Experts say the Nigerian telecoms and ICT industry will keep bleeding as a result of lack of funding to sustain the highly capital intensive business of information and communication technology.

Although robust telecoms network is important for economic growth, especially at a time the government is looking to diversify from oil, Nigeria’s ICT sector is still struggling to get adequate investment needed to build the sector and impact the economy positively.

Giving an address at the Telecom Executives and Regulator forum organised by the Association of Telecommunications Companies of Nigeria (ATCON) on Thursday, Umar Garba Danbatta, executive vice chairman (EVC), Nigerian Communications Commission (NCC), said, “$68 billion investment in Nigeria is huge, but it is by no means adequate for one of the fastest growing telecommunications markets in the world.

“The capital intensity of the industry, the need for service providers to increase their infrastructure deployment to satisfy the ever increasing demand, creates room for double the size of this investment in the next ten years.  We have about 40 million Nigerians yet to be reached with basic infrastructure and services and that is why the NCC put up a roadmap for broadband which has created new frontiers for investment.”

According to Danbatta, the quest for data and social media as well as increasing value-added services will create new frontiers for investment.
Speaking during a panel session to discuss ‘Funding telecoms and ICT investment in Nigeria: How would the deficit in the Nigerian telecom infrastructure be financed?’ Aminu Buhari, managing director/CEO of HD Technologies Limited, said foreign investors were hesitant to invest heavily in the sector due to lack of a clear roadmap and instability.

“All the intervention from the CBN including the universal service provision fund (USPF) is not more than $2billion meanwhile the telecoms sector needs more than $140billion. Original equipment manufacturers, telecom operators and the regulator all need to collaborate as an industry and come up with a comprehensive, transparent framework, so that investors can see exactly what they are putting their money into,” he said.

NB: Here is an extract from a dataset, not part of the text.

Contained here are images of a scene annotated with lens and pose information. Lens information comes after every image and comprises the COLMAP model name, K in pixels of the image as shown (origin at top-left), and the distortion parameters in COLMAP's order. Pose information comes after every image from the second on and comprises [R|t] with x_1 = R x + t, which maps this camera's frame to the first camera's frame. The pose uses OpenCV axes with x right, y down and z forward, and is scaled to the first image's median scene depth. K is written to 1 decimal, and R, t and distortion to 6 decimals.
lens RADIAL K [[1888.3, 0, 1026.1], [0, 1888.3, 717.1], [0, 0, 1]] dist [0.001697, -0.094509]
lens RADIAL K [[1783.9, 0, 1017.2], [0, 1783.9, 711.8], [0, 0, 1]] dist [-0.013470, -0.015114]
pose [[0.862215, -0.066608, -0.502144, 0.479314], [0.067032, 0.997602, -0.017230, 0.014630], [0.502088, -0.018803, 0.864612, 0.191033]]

Yusuf Kazaure, CEO, Galaxy Backbone, who chaired the panel session, said it had become apparent that the sector was in dire need of both local and foreign investment. Therefore, there is need for public private partnership to ensure appropriate investments in the industry, he said.
Olivier Angot, CFO, IHS Tower Nigeria Limited, said the issue of foreign exchange instability and time of loan maturity was also a hindrance to getting funding.

“The market needs to show some stability and assurance to attract both local and foreign investment; the complexity of the market and risks involved will also hinder their interest. So it is not as if the money is not out there, it is just that there is a lot to do on the macro side to ensure that we get this funding into the sector,” he said.

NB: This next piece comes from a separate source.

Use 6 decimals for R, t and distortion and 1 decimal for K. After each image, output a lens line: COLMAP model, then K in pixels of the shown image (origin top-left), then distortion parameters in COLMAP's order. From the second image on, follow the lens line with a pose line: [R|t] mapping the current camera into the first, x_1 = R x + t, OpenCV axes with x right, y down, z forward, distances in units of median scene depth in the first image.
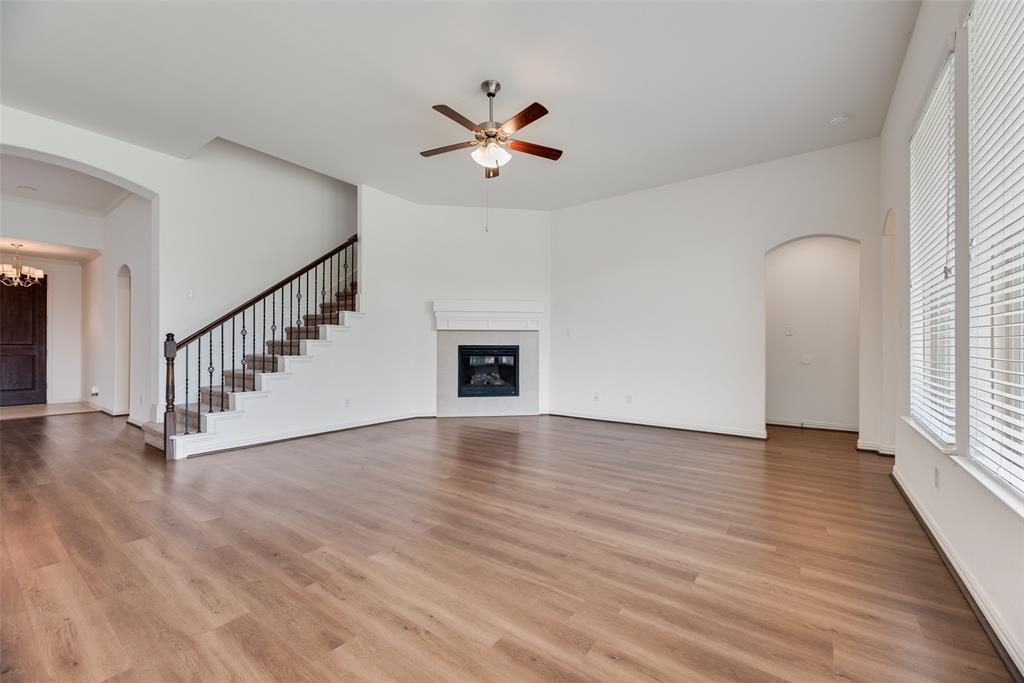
lens RADIAL K [[410.2, 0, 512.1], [0, 410.2, 346.7], [0, 0, 1]] dist [0.008279, -0.000055]
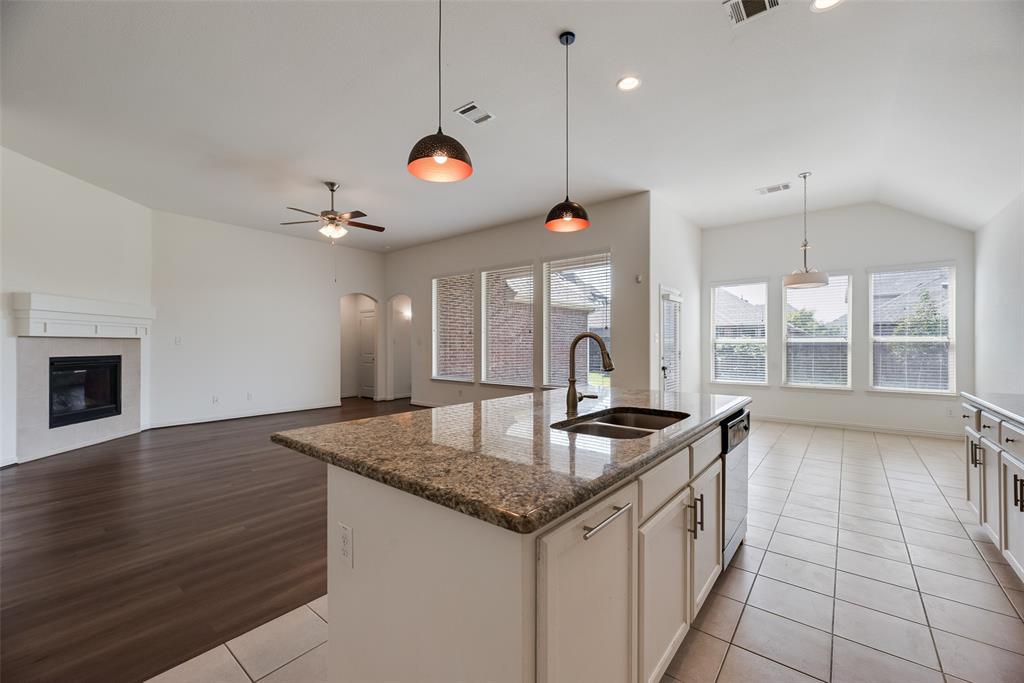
lens RADIAL K [[410.2, 0, 514.8], [0, 410.2, 343.9], [0, 0, 1]] dist [0.008279, -0.000055]
pose [[0.051604, 0.003736, 0.998661, -0.468900], [-0.001325, 0.999992, -0.003673, -0.014391], [-0.998667, -0.001133, 0.051609, 0.079533]]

Soji Maurice-Diya, chief commercial officer, ATC Nigeria said, “It is completely unsustainable to expect 22 percent interest on long time investments. So, we need to be able to go as an industry to the Central Bank of Nigeria (CBN) or PenCom. US investors are willing to wait 10-15years on a single digit return on their investment; we can’t see why some of our local pension funds can’t do the same. I don’t think there is any pension fund playing in the telecom space.”

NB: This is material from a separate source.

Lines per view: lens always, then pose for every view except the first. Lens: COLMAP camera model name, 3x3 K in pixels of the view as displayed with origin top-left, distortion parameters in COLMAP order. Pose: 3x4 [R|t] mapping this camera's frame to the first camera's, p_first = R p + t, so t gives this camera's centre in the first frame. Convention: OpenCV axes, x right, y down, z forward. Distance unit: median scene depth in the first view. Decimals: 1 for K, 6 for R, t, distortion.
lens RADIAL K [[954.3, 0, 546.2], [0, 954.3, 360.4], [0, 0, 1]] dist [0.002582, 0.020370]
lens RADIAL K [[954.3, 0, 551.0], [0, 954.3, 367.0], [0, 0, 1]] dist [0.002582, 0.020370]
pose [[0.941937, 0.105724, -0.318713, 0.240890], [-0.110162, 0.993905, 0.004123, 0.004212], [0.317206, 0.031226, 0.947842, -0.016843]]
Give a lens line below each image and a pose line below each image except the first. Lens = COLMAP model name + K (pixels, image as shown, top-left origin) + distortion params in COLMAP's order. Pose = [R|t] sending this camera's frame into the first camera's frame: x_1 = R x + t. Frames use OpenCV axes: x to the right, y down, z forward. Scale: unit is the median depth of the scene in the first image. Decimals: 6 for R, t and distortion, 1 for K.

In response to question, Mahammed Babajika, director policy competitors and economic analysis development, NCC said funding cannot be provided by government, however, the Federal Government will create an enabling environment and collaborate with necessary agencies and businesses to ensure that the sector is properly invested in.

“We are negotiating subsidy for licensed infrastructure companies to the tune of N65 billion and we are vigorously pursuing the approval of these subsidies.”